─── Input material ───

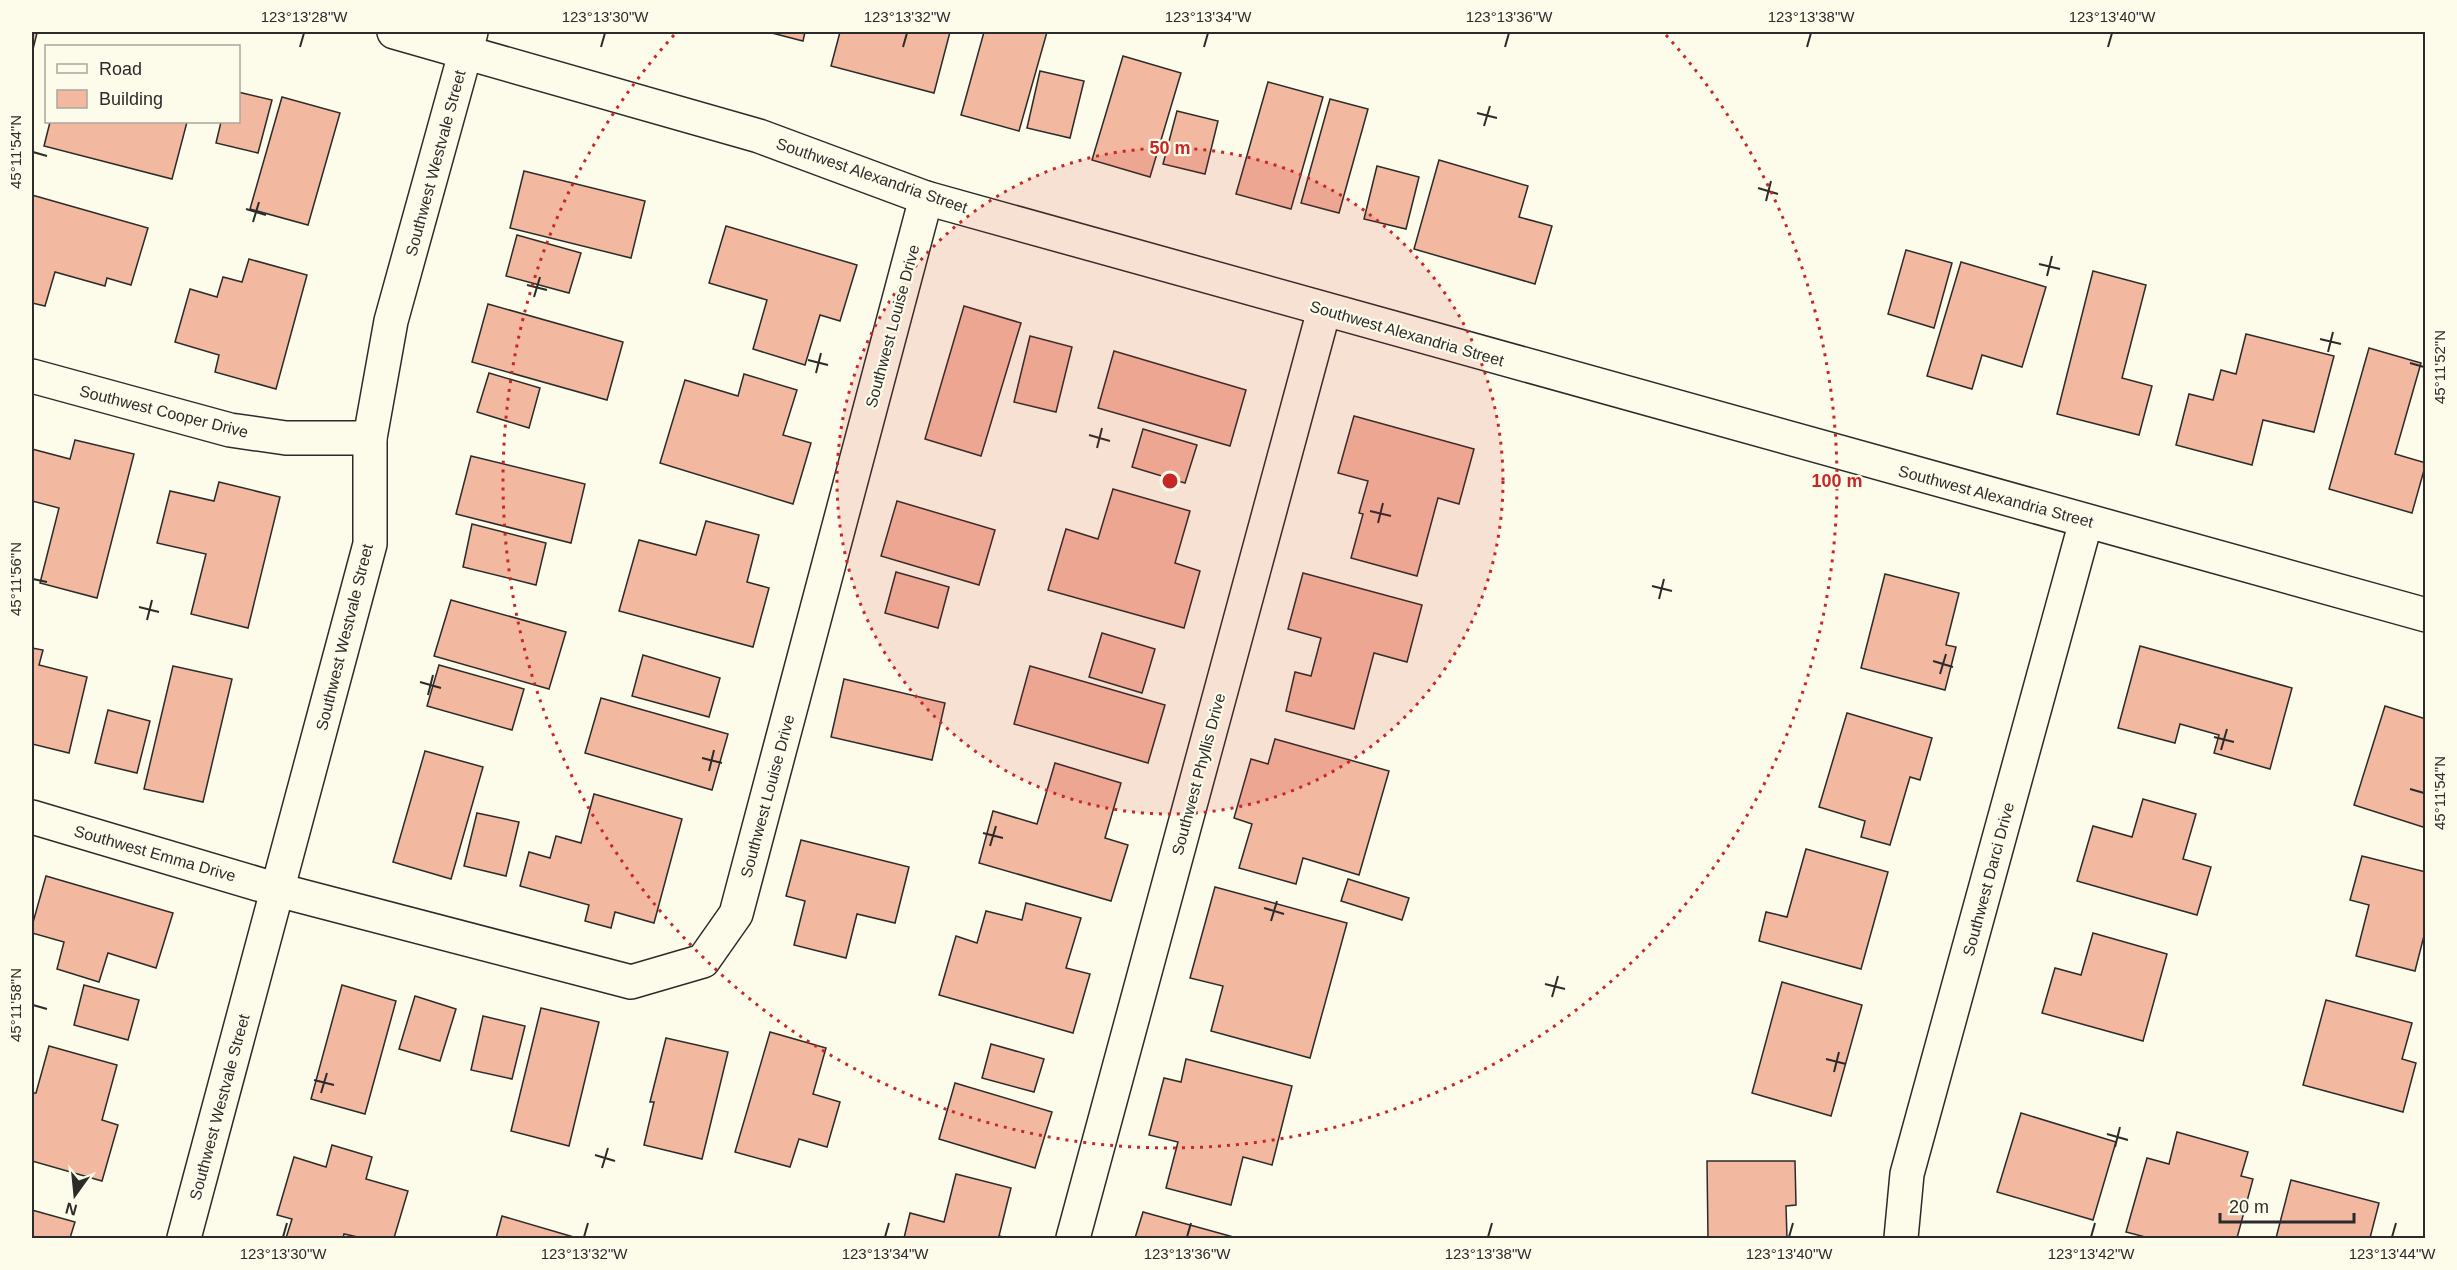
<svg xmlns="http://www.w3.org/2000/svg" width="2457" height="1270" font-family="Helvetica,sans-serif">
<style>
.building{fill:#f2b8a0;stroke:#2b2b2b;stroke-width:1.5}
.lines{fill:none;stroke-linecap:round;stroke-linejoin:round}
.street-casing{stroke:#2b2b2b;stroke-width:36}
.street{stroke:#fdfbea;stroke-width:33}
.ticks{fill:none;stroke:#2b2b2b;stroke-width:2}
.ring{fill:none;stroke:#c62828;stroke-width:3;stroke-dasharray:3 6}
.labels{text-anchor:middle;stroke-width:4.5;stroke-linejoin:round;paint-order:stroke}
.street-label{font-size:16px;fill:#2b2b2b;stroke:#fdfbea}
.centre{fill:#c62828;stroke:#fdfbea;stroke-width:3}
.ring-label{font-size:18px;text-anchor:middle;font-weight:bold;fill:#c62828;stroke:#fdfbea;stroke-width:4.5;stroke-linejoin:round;paint-order:stroke}
.neatline{fill:none;stroke:#2b2b2b;stroke-width:2}
.ticks-label{font-size:15px;text-anchor:middle;fill:#2b2b2b}
</style>
<rect width="100%" height="100%" fill="#fdfbea"/>
<g class="building">
<path d="M 32,32 L 37,33 L 32,53 Z"/>
<path d="M 768,32 L 805,32 L 803,41 Z"/>
<path d="M 840,32 L 950,32 L 934,93 L 831,66 Z"/>
<path d="M 984,32 L 1047,32 L 1019,131 L 961,115 Z"/>
<path d="M 1123,56 L 1181,73 L 1150,177 L 1092,160 Z"/>
<path d="M 1040,71 L 1084,81 L 1070,138 L 1027,128 Z"/>
<path d="M 1268,82 L 1323,97 L 1291,209 L 1236,194 Z"/>
<path d="M 238,92 L 272,100 L 258,153 L 216,143 L 221,122 L 238,122 Z"/>
<path d="M 282,97 L 340,113 L 308,225 L 250,209 Z"/>
<path d="M 1330,99 L 1368,109 L 1339,213 L 1301,203 Z"/>
<path d="M 1177,111 L 1218,121 L 1205,174 L 1163,164 Z"/>
<path d="M 50,122 L 187,122 L 172,179 L 44,146 Z"/>
<path d="M 1439,160 L 1528,186 L 1519,217 L 1552,226 L 1535,284 L 1414,249 Z"/>
<path d="M 1377,166 L 1419,177 L 1406,229 L 1364,219 Z"/>
<path d="M 524,171 L 645,201 L 631,258 L 510,228 Z"/>
<path d="M 32,195 L 148,228 L 131,285 L 107,278 L 105,286 L 55,272 L 45,306 L 32,303 Z"/>
<path d="M 726,226 L 857,265 L 840,321 L 820,315 L 805,365 L 753,349 L 767,300 L 709,283 Z"/>
<path d="M 517,235 L 581,253 L 569,293 L 506,276 Z"/>
<path d="M 1906,250 L 1952,263 L 1934,328 L 1888,314 Z"/>
<path d="M 249,259 L 307,275 L 276,389 L 215,372 L 219,355 L 175,342 L 190,289 L 217,297 L 223,277 L 242,282 Z"/>
<path d="M 1961,262 L 2046,287 L 2022,367 L 1982,355 L 1972,389 L 1927,376 Z"/>
<path d="M 2093,271 L 2146,285 L 2122,378 L 2152,386 L 2139,435 L 2057,414 Z"/>
<path d="M 488,304 L 623,342 L 607,400 L 472,362 Z"/>
<path d="M 964,306 L 1021,323 L 981,456 L 925,439 Z"/>
<path d="M 2246,334 L 2334,356 L 2314,432 L 2263,420 L 2252,465 L 2176,445 L 2189,394 L 2213,400 L 2221,370 L 2236,374 Z"/>
<path d="M 1030,336 L 1072,347 L 1056,412 L 1014,402 Z"/>
<path d="M 2369,348 L 2421,363 L 2395,454 L 2426,463 L 2412,513 L 2329,489 Z"/>
<path d="M 1114,351 L 1246,390 L 1230,446 L 1098,408 Z"/>
<path d="M 489,373 L 540,388 L 529,428 L 477,412 Z"/>
<path d="M 744,374 L 797,390 L 783,435 L 811,443 L 793,504 L 660,463 L 685,380 L 738,396 Z"/>
<path d="M 1354,416 L 1474,449 L 1459,504 L 1438,498 L 1417,576 L 1351,558 L 1363,514 L 1359,513 L 1368,481 L 1338,473 Z"/>
<path d="M 1143,429 L 1197,445 L 1185,483 L 1132,467 Z"/>
<path d="M 75,440 L 134,454 L 97,598 L 40,583 L 59,508 L 32,501 L 32,449 L 70,459 Z"/>
<path d="M 471,456 L 585,484 L 571,543 L 456,514 Z"/>
<path d="M 219,482 L 280,497 L 248,628 L 191,614 L 206,554 L 157,543 L 170,491 L 214,501 Z"/>
<path d="M 1113,489 L 1190,511 L 1175,563 L 1200,571 L 1184,628 L 1048,590 L 1066,529 L 1098,539 Z"/>
<path d="M 897,501 L 995,530 L 979,585 L 881,556 Z"/>
<path d="M 706,521 L 759,535 L 747,582 L 769,588 L 753,647 L 619,611 L 639,540 L 696,555 Z"/>
<path d="M 472,524 L 546,543 L 536,585 L 463,567 Z"/>
<path d="M 896,572 L 949,587 L 938,628 L 885,613 Z"/>
<path d="M 1303,573 L 1422,605 L 1407,662 L 1374,653 L 1354,729 L 1286,711 L 1295,672 L 1311,676 L 1321,638 L 1288,629 Z"/>
<path d="M 1885,574 L 1959,593 L 1946,645 L 1956,647 L 1945,690 L 1861,668 Z"/>
<path d="M 451,600 L 566,632 L 549,689 L 434,656 Z"/>
<path d="M 1102,633 L 1155,649 L 1142,693 L 1089,677 Z"/>
<path d="M 2140,646 L 2292,688 L 2270,769 L 2214,753 L 2219,735 L 2180,724 L 2175,743 L 2118,728 Z"/>
<path d="M 32,648 L 43,650 L 39,665 L 87,677 L 69,753 L 32,744 Z"/>
<path d="M 643,655 L 720,678 L 709,717 L 632,696 Z"/>
<path d="M 439,665 L 524,689 L 512,730 L 427,706 Z"/>
<path d="M 173,666 L 232,679 L 203,802 L 144,789 Z"/>
<path d="M 1030,666 L 1165,705 L 1148,763 L 1014,724 Z"/>
<path d="M 844,679 L 945,703 L 932,760 L 831,737 Z"/>
<path d="M 601,698 L 728,734 L 712,790 L 585,753 Z"/>
<path d="M 2385,706 L 2426,719 L 2426,828 L 2354,805 Z"/>
<path d="M 108,710 L 150,721 L 137,773 L 95,763 Z"/>
<path d="M 1847,713 L 1932,738 L 1920,780 L 1910,777 L 1890,845 L 1861,837 L 1865,821 L 1819,807 Z"/>
<path d="M 1275,739 L 1389,771 L 1359,875 L 1303,858 L 1296,884 L 1239,868 L 1252,824 L 1234,818 L 1251,759 L 1268,764 Z"/>
<path d="M 425,751 L 483,767 L 451,879 L 393,862 Z"/>
<path d="M 1055,763 L 1121,783 L 1105,838 L 1128,845 L 1111,901 L 979,863 L 993,811 L 1037,824 Z"/>
<path d="M 594,794 L 682,819 L 654,923 L 615,912 L 611,928 L 585,921 L 589,905 L 520,886 L 529,852 L 550,858 L 556,836 L 581,843 Z"/>
<path d="M 2143,799 L 2196,814 L 2183,859 L 2211,867 L 2197,915 L 2077,881 L 2093,826 L 2132,837 Z"/>
<path d="M 477,813 L 519,822 L 506,876 L 464,866 Z"/>
<path d="M 801,840 L 909,867 L 895,923 L 857,914 L 846,958 L 794,945 L 805,901 L 786,896 Z"/>
<path d="M 1806,849 L 1888,872 L 1861,969 L 1759,941 L 1766,912 L 1787,917 Z"/>
<path d="M 2362,856 L 2426,872 L 2426,928 L 2415,971 L 2356,956 L 2369,905 L 2350,900 Z"/>
<path d="M 46,876 L 173,913 L 156,968 L 108,953 L 99,982 L 57,969 L 64,942 L 32,933 L 32,926 Z"/>
<path d="M 1348,879 L 1409,898 L 1402,920 L 1341,901 Z"/>
<path d="M 1215,887 L 1347,923 L 1310,1058 L 1211,1031 L 1223,986 L 1190,978 Z"/>
<path d="M 1026,903 L 1081,918 L 1066,968 L 1090,974 L 1073,1033 L 939,995 L 956,936 L 977,943 L 986,911 L 1022,920 Z"/>
<path d="M 2093,933 L 2167,954 L 2143,1041 L 2042,1013 L 2055,968 L 2081,975 Z"/>
<path d="M 1782,982 L 1862,1005 L 1831,1116 L 1752,1093 Z"/>
<path d="M 84,985 L 139,1000 L 128,1040 L 74,1025 Z"/>
<path d="M 342,985 L 396,1001 L 365,1114 L 311,1099 Z"/>
<path d="M 415,996 L 456,1009 L 440,1061 L 399,1049 Z"/>
<path d="M 2326,1000 L 2412,1023 L 2402,1059 L 2416,1063 L 2403,1112 L 2303,1085 Z"/>
<path d="M 541,1008 L 599,1022 L 569,1146 L 511,1131 Z"/>
<path d="M 483,1016 L 525,1026 L 512,1079 L 471,1070 Z"/>
<path d="M 770,1032 L 826,1048 L 813,1094 L 840,1102 L 827,1147 L 799,1139 L 790,1167 L 735,1152 Z"/>
<path d="M 666,1038 L 728,1052 L 702,1159 L 644,1145 L 654,1102 L 650,1102 Z"/>
<path d="M 991,1044 L 1044,1059 L 1034,1092 L 982,1078 Z"/>
<path d="M 49,1046 L 117,1065 L 102,1120 L 118,1125 L 102,1181 L 32,1161 L 32,1099 L 33,1093 L 36,1093 Z"/>
<path d="M 1186,1059 L 1292,1086 L 1272,1165 L 1243,1157 L 1231,1205 L 1166,1188 L 1178,1142 L 1149,1135 L 1164,1078 L 1181,1082 Z"/>
<path d="M 955,1083 L 1052,1112 L 1035,1168 L 939,1139 Z"/>
<path d="M 2021,1113 L 2116,1142 L 2093,1220 L 1997,1192 Z"/>
<path d="M 2177,1132 L 2248,1152 L 2241,1176 L 2253,1179 L 2237,1238 L 2149,1238 L 2126,1232 L 2147,1158 L 2169,1164 Z"/>
<path d="M 332,1145 L 372,1157 L 366,1179 L 408,1191 L 394,1238 L 362,1238 L 344,1234 L 343,1238 L 286,1238 L 292,1219 L 277,1215 L 294,1157 L 326,1167 Z"/>
<path d="M 1707,1161 L 1795,1161 L 1796,1205 L 1786,1206 L 1787,1238 L 1708,1238 Z"/>
<path d="M 956,1174 L 1011,1188 L 999,1236 L 1008,1238 L 904,1238 L 910,1213 L 944,1222 Z"/>
<path d="M 2291,1180 L 2379,1203 L 2370,1238 L 2276,1238 Z"/>
<path d="M 32,1210 L 75,1222 L 70,1238 L 32,1238 Z"/>
<path d="M 1143,1212 L 1237,1238 L 1135,1238 Z"/>
<path d="M 502,1216 L 577,1238 L 496,1238 Z"/>
</g>
<g class="lines">
<g class="street-casing">
<g id="street">
<path d="M 394,32 L 759,136 L 926,198 L 2426,615"/>
<path d="M 32,376 L 230,430 L 286,438 L 370,438"/>
<path d="M 32,817 L 278,890 L 631,982 L 703,961 L 736,914 L 926,198"/>
<path d="M 184,1238 L 370,544 L 370,438 L 391,321 L 471,32"/>
<path d="M 1073,1238 L 1324,310"/>
<path d="M 1901,1238 L 1907,1174 L 2086,521"/>
</g>
</g>
<use href="#street" class="street"/>
</g>
<path class="ticks" d="M 300,47 L 304,33M 601,47 L 605,33M 903,47 L 907,33M 1204,47 L 1208,33M 1505,47 L 1509,33M 1807,47 L 1811,33M 2108,47 L 2112,33M 1477,113 L 1497,118M 1484,126 L 1490,106M 33,152 L 47,156M 1758,188 L 1778,194M 1766,201 L 1771,181M 246,209 L 266,215M 253,222 L 259,202M 2039,264 L 2060,269M 2047,276 L 2052,256M 527,285 L 547,290M 534,297 L 540,277M 2320,339 L 2341,344M 2328,352 L 2333,332M 808,360 L 828,365M 2410,363 L 2424,367M 816,373 L 821,353M 1089,435 L 1110,441M 1097,448 L 1102,428M 1370,511 L 1391,516M 1378,523 L 1383,503M 33,579 L 47,582M 1652,586 L 1672,591M 1659,599 L 1664,579M 139,607 L 159,612M 147,620 L 152,600M 1933,661 L 1953,667M 1940,674 L 1946,654M 420,682 L 441,688M 428,695 L 433,675M 2214,737 L 2234,742M 2221,750 L 2227,729M 702,758 L 722,763M 709,771 L 714,750M 2410,789 L 2424,793M 983,833 L 1003,838M 990,846 L 996,826M 1264,908 L 1284,914M 1271,921 L 1277,901M 1545,984 L 1565,989M 1552,997 L 1558,976M 33,1005 L 47,1009M 1826,1059 L 1846,1064M 1834,1072 L 1839,1052M 314,1080 L 334,1085M 321,1093 L 327,1073M 2107,1134 L 2128,1140M 2115,1147 L 2120,1127M 595,1155 L 615,1161M 602,1168 L 608,1148M 283,1237 L 287,1223M 584,1237 L 588,1223M 885,1237 L 889,1223M 1187,1237 L 1191,1223M 1488,1237 L 1492,1223M 1789,1237 L 1793,1223M 2091,1237 L 2095,1223M 2392,1237 L 2396,1223"/>
<circle cx="1170" cy="481" r="333" fill="#c62828" fill-opacity=".12"/>
<g class="ring">
<circle cx="1170" cy="481" r="333"/>
<path d="M1666 35A667 667 0 1 1 674 35"/>
</g>
<g class="labels">
<g class="street-label">
<text transform="translate(435 163) rotate(-75)" y="6">Southwest Westvale Street</text>
<text transform="translate(872 175) rotate(19)" y="6">Southwest Alexandria Street</text>
<text transform="translate(892 326) rotate(-75)" y="6">Southwest Louise Drive</text>
<text transform="translate(1407 333) rotate(16)" y="6">Southwest Alexandria Street</text>
<text transform="translate(164 411) rotate(14)" y="6">Southwest Cooper Drive</text>
<text transform="translate(1996 496) rotate(15)" y="6">Southwest Alexandria Street</text>
<text transform="translate(344 637) rotate(-76)" y="6">Southwest Westvale Street</text>
<text transform="translate(1198 774) rotate(-75)" y="6">Southwest Phyllis Drive</text>
<text transform="translate(767 796) rotate(-75)" y="6">Southwest Louise Drive</text>
<text transform="translate(155 853) rotate(16)" y="6">Southwest Emma Drive</text>
<text transform="translate(1988 879) rotate(-75)" y="6">Southwest Darci Drive</text>
<text transform="translate(219 1107) rotate(-75)" y="6">Southwest Westvale Street</text>
</g>
</g>
<circle cx="1170" cy="481" r="9" class="centre"/>
<g class="ring-label">
<text x="1170" y="154">50 m</text>
<text x="1837" y="487">100 m</text>
</g>
<rect width="2457" height="1270" fill="none" stroke="#fdfbea" stroke-width="66"/>
<rect x="45" y="45" width="195" height="78" fill="#fdfbea" stroke="#a9a89e" stroke-width="1.5"/>
<rect x="57" y="64" width="30" height="9" fill="#fdfbea" stroke="#a9a89e" stroke-width="1.5"/>
<text x="99" y="75" font-size="18" fill="#2b2b2b">Road</text>
<rect x="57" y="90" width="30" height="18" fill="#f2b8a0" stroke="#a9a89e" stroke-width="1.5"/>
<text x="99" y="105" font-size="18" fill="#2b2b2b">Building</text>
<g transform="translate(75 1195) rotate(195)" stroke="#fdfbea" stroke-width="4.5" paint-order="stroke">
<path d="M0-4.5L10 22L0 15L-10 22Z" fill="#2b2b2b"/>
<text y="-9" font-size="16" font-weight="bold" text-anchor="middle" fill="#2b2b2b">N</text>
</g>
<path d="M2220 1213v9h134v-9" fill="none" stroke="#2b2b2b" stroke-width="3"/>
<text x="2229" y="1213" font-size="18" fill="#2b2b2b" stroke="#fdfbea" stroke-width="4.5" paint-order="stroke">20 m</text>
<rect x="33" y="33" width="2391" height="1204" class="neatline"/>
<g class="ticks-label">
<text x="304" y="22">123°13'28"W</text>
<text x="605" y="22">123°13'30"W</text>
<text x="907" y="22">123°13'32"W</text>
<text x="1208" y="22">123°13'34"W</text>
<text x="1509" y="22">123°13'36"W</text>
<text x="1811" y="22">123°13'38"W</text>
<text x="2112" y="22">123°13'40"W</text>
<text transform="translate(16 152) rotate(-90)" y="5">45°11'54"N</text>
<text transform="translate(2440 367) rotate(-90)" y="5">45°11'52"N</text>
<text transform="translate(16 579) rotate(-90)" y="5">45°11'56"N</text>
<text transform="translate(2440 793) rotate(-90)" y="5">45°11'54"N</text>
<text transform="translate(16 1005) rotate(-90)" y="5">45°11'58"N</text>
<text x="283" y="1259">123°13'30"W</text>
<text x="584" y="1259">123°13'32"W</text>
<text x="885" y="1259">123°13'34"W</text>
<text x="1187" y="1259">123°13'36"W</text>
<text x="1488" y="1259">123°13'38"W</text>
<text x="1789" y="1259">123°13'40"W</text>
<text x="2091" y="1259">123°13'42"W</text>
<text x="2392" y="1259">123°13'44"W</text>
</g>
</svg>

───

_What to produce_.
The answer must consist of every line above that holds the string "lines", copied exactly.

_Solution for this exercise_.
.lines{fill:none;stroke-linecap:round;stroke-linejoin:round}
<g class="lines">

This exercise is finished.